## Supplied passage

####

Luo Yonghao (Chinese: 罗永浩, b. 9 July 1972) is a Chinese entrepreneur and internet celebrity. He  is the chief executive officer and founder of Chinese technology company Smartisan and founder of now defunct blogging website Bullog.cn.

On August 20, 2018, Luo's company Smartisan launched the messaging service Bullet Message, which gained 7 million users in its first three weeks.

Early life 
Luo was born to a Korean Chinese family in Helong, Jilin, China. His father is the party secretary of Helong county Luo Changzhen (Chinese: 罗昌珍). At age 12, his family moved to Yanji and he transferred to Beishan Primary School. In his second year of high school, Luo dropped out. Luo pursued various business endeavors, including selling second-hand books and reselling smuggled cars. However, after economic pressure he decided to study English and pursue a career teaching English.

####

## Data segment
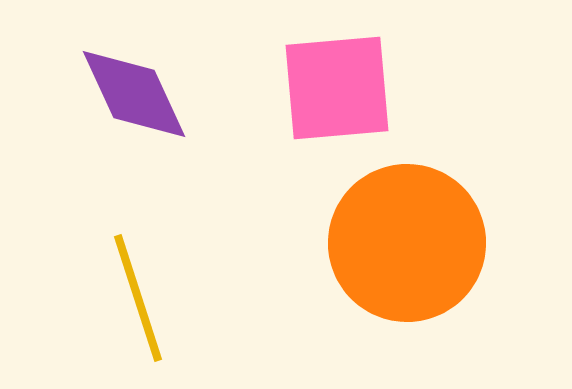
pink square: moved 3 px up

####

Extend the Luo Yonghao biography past its last sentence, about his turn to teaching English, keeping the same encyclopedic tone.

Career 
In 2001, Luo became a teacher at New Oriental in Beijing. From 2001 to 2006, Yonghao prepared students for the GRE test. Because of his humorous teaching style and often off-topic tangents, a few of his students filmed him and uploaded some of his lectures online. The videos, titled "Lao Luo Quotations", became popular with young people. Luo, nicknamed Lao Luo by his students, became an internet phenomenon and was featured in Baidu's annual top-searches between 2005 and 2006. In June 2006, Luo Yonghao resigned from New Oriental.

Bullog.cn 
On July 31, 2006, Luo launched Bullog.cn, citing dissatisfaction with the censorship of the major blog portals such as sina.com and sohu.com. The site was considered to be one of the most liberal blog portals in Chinese cyberspace.

Luo opened his portal in 2006. His words and recordings aimed to inspire independent thinking and sticking to life mottoes. Some excerpts that satirized or criticized unreasonable situations and misdemeanors aroused sympathy among netizens, and spread rapidly over the Internet. This became a topic of the year on the Chinese Internet.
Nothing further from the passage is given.